In a cohort of 206 patients, the median time of follow up was 3.5years (IQR 1.8-4.9years). The cause of death was known in 80 and one of the leading causes of non-cancer related mortality was aspiration pneumonia (n=12) equating to an annual incidence of 0.016. Patients with a tumour located in the larynx had a higher risk of death compared to other sites (p=0.005). The mean cricopharyngeal dose was significantly higher in those patients who died of aspiration pneumonia (p=0.023) compared to those who were still alive or had died from other causes. In a multivariate regression analysis, maximum cricopharyngeal dose is a significant predictor of death from aspiration pneumonia.
Dose to the cricopharyngeus and tumours located within the larynx is associated with an increased mortality due to aspiration pneumonia. Clinical awareness of high risk groups and more studies into causative nature are needed.
吸入性肺炎是头颈部癌(HNC)患者放疗后报告不足的治疗后遗症。本研究旨在调查该人群中其发病率及危险因素。
对在单一机构接受根治性放疗或放化疗的所有HNC患者进行回顾性研究(n = 206)。计算咽缩肌、舌根和环咽肌的受照剂量,并在死于吸入性肺炎的患者与存活或死于其他原因的患者之间进行比较。

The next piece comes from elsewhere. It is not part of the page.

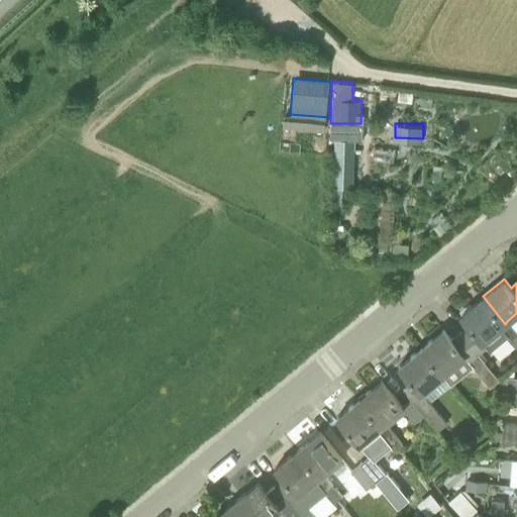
[(508,320),(505,324),(483,296),(459,315),(468,325),(459,332),(478,354),(487,347),(491,351),(507,337),(508,339),(516,332),(508,320)]
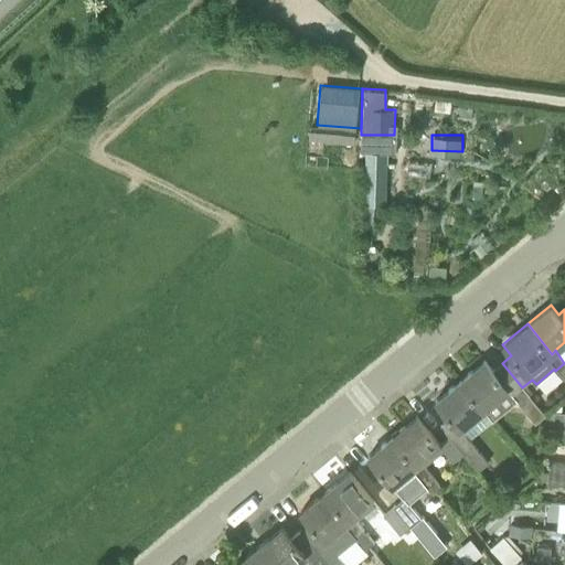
[(458,381),(483,412),(508,392),(534,424),(544,415),(522,387),(502,363),(492,371),(483,360),(458,381)]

在206例患者队列中,中位随访时间为3.5年(四分位间距1.8 - 4.9年)。80例患者的死亡原因已知,非癌症相关死亡的主要原因之一是吸入性肺炎(n = 12),年发病率为0.016。与其他部位相比,肿瘤位于喉部的患者死亡风险更高(p = 0.005)。与存活或死于其他原因的患者相比,死于吸入性肺炎的患者环咽肌平均受照剂量显著更高(p = 0.023)。在多因素回归分析中,环咽肌最大受照剂量是吸入性肺炎死亡的显著预测因素。
环咽肌和喉部肿瘤的受照剂量与吸入性肺炎导致的死亡率增加有关。需要提高对高危人群的临床认识,并对病因进行更多研究。